To evaluate the associations between cannabis use and neurocognitive functioning, including self-reported attention deficit hyperactivity disorder (ADHD) symptoms, in a large sample of emerging adults (ages 21–25) using a cross-sectional design. A secondary objective was to examine age of cannabis initiation as a moderator.
Participants were high-risk drinking emerging adults (
n= 598) reporting past-month cannabis use in the following categories: 1) non-users (i.e., never or not in the past month; n= 276), 2) occasional users (i.e., monthly or weekly users; n= 201), and 3) daily users ( n= 121). Categorical comparisons were conducted on working memory, attention, behavioral inhibition, delay and probability discounting, verbal intelligence, and ADHD symptoms. Complementary dimensional analyses examined cannabis severity in relation to neurocognition using regressions. Covariates were age, race, sex, income, years of education, tobacco use, and alcohol use.
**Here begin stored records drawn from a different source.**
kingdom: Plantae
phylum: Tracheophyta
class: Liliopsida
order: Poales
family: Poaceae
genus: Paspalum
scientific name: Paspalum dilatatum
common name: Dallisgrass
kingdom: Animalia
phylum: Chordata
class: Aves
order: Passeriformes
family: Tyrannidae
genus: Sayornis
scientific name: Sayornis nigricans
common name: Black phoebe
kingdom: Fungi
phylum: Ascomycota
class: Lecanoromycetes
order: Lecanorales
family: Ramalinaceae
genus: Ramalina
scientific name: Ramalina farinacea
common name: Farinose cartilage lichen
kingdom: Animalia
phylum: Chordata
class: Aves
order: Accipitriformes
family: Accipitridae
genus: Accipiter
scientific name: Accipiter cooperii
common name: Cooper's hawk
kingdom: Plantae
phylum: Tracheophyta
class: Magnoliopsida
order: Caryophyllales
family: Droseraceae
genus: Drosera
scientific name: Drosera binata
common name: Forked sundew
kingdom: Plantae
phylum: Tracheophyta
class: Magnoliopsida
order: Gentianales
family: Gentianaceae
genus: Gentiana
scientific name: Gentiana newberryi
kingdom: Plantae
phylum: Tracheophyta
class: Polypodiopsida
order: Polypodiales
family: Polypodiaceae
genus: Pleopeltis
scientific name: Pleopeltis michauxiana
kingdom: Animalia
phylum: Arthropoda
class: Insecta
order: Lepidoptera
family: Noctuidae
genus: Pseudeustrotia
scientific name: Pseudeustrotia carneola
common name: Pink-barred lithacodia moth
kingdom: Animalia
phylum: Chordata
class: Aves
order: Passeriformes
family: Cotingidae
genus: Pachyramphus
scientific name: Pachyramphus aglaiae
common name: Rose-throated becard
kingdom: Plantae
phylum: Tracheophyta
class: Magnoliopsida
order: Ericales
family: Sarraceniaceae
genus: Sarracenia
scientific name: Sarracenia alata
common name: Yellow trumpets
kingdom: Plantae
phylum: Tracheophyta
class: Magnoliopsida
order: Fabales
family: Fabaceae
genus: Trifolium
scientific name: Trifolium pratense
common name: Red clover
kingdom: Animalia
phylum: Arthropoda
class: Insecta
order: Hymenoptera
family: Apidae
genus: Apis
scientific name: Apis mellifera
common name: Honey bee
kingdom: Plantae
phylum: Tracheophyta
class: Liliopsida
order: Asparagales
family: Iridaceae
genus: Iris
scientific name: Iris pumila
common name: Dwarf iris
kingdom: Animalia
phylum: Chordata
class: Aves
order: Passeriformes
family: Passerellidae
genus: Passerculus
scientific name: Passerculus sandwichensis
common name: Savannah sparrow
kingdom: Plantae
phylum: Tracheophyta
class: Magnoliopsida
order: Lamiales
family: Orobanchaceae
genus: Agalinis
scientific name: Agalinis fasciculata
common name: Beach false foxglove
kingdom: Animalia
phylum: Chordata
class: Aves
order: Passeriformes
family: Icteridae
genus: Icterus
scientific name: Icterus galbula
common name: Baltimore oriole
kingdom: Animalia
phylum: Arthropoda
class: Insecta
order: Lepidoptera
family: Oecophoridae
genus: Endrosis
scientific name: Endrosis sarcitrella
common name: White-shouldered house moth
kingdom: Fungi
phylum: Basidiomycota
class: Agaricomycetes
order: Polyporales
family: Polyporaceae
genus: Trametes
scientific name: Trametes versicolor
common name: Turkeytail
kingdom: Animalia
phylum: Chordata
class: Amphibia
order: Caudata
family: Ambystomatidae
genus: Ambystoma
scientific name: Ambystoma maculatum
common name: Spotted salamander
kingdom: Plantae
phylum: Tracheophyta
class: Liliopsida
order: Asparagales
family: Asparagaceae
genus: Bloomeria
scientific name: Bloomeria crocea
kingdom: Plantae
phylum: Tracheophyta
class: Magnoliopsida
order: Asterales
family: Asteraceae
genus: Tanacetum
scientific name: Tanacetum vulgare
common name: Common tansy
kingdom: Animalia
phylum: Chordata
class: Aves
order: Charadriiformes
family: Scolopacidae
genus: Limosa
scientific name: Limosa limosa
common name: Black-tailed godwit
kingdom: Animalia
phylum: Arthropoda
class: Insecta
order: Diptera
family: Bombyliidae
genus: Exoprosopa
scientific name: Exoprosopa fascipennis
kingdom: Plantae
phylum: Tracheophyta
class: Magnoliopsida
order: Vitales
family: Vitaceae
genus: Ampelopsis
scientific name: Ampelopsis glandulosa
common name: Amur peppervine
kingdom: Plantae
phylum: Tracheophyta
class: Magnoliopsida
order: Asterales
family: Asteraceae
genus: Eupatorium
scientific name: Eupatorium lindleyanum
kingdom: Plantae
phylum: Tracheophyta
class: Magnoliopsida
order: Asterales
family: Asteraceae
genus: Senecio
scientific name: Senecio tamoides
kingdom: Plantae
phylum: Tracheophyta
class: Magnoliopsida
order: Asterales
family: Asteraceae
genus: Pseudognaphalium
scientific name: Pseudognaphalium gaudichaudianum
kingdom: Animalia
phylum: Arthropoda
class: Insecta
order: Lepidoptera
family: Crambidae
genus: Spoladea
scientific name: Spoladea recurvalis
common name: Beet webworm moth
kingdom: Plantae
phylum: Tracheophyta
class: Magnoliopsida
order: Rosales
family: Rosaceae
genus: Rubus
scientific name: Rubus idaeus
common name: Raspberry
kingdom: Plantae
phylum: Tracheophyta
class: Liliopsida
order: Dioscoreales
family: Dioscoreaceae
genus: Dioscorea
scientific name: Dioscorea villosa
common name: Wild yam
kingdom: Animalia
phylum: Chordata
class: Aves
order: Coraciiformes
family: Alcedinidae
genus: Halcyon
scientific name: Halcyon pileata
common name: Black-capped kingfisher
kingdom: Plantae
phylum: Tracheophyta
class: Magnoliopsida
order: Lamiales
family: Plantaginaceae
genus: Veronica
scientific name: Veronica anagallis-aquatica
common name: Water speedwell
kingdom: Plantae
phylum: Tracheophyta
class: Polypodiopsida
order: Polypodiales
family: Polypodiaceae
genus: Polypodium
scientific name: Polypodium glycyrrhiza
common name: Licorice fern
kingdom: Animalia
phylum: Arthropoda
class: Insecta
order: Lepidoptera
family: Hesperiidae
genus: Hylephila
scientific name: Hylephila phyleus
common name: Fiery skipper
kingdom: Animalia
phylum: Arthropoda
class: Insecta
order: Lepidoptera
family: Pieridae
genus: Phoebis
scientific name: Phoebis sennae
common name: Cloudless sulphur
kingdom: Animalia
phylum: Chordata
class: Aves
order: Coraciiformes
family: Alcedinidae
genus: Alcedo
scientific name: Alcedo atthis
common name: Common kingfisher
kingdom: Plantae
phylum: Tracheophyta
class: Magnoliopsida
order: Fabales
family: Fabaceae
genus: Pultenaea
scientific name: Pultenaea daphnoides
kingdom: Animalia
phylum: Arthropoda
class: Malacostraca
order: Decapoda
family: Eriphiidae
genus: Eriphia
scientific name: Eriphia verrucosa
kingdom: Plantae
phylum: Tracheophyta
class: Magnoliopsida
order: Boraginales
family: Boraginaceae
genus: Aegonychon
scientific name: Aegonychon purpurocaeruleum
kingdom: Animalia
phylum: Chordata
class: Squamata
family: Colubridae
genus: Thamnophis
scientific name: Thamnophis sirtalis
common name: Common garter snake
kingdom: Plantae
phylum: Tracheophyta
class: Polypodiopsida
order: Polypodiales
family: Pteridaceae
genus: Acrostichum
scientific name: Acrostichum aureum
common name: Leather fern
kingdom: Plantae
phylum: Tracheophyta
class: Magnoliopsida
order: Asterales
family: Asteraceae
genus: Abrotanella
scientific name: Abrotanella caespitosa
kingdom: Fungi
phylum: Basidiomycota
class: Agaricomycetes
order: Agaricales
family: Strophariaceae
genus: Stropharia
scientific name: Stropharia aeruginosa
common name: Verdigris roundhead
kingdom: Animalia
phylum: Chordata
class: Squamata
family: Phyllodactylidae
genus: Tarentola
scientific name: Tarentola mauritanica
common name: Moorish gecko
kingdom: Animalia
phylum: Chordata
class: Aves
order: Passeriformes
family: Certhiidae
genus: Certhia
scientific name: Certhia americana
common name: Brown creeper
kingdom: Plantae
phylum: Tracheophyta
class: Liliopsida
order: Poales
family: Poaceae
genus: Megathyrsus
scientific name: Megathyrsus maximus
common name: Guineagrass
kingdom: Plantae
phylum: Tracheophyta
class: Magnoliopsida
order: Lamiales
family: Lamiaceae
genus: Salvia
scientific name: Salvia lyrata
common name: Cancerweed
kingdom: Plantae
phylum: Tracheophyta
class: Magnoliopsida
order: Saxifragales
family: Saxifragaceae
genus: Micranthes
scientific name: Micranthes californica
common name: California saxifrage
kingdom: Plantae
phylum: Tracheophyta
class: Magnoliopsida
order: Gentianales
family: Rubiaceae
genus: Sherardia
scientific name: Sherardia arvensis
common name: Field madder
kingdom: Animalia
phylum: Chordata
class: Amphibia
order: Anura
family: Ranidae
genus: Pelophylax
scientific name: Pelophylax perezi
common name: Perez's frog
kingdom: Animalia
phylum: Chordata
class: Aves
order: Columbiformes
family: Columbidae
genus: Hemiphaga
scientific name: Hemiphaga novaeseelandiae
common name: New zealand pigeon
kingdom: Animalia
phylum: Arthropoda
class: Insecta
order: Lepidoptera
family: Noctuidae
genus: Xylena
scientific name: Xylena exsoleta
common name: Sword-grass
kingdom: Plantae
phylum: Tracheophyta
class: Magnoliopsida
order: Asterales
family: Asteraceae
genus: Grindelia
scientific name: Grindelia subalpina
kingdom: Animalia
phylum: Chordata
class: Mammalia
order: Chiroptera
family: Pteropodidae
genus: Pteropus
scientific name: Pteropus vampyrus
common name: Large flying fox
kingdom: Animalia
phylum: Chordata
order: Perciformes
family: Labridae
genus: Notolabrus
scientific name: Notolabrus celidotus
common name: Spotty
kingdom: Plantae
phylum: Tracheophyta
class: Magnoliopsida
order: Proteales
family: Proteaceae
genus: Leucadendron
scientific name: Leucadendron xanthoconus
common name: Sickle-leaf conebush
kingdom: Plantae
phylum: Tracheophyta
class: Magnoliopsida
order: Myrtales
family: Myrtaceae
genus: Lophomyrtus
Results:
Frequency of cannabis use was significantly associated with poorer working memory performance, more impulsive delay discounting, and greater endorsement of ADHD symptoms, but not other domains. Effect sizes were small and poorer performance was selectively present among daily, not occasional, cannabis users. Earlier age of initiation was not independently or interactively associated with neurocognitive performance.
Daily cannabis use was selectively adversely associated with aspects of memory, impulsivity, and subjective attentional functioning, but most cognitive indicators were not implicated, and evidence of amplification by earlier age of initiation was not observed. Ascertaining causal versus consequential roles of cannabis in neurocognitive functioning is an important priority.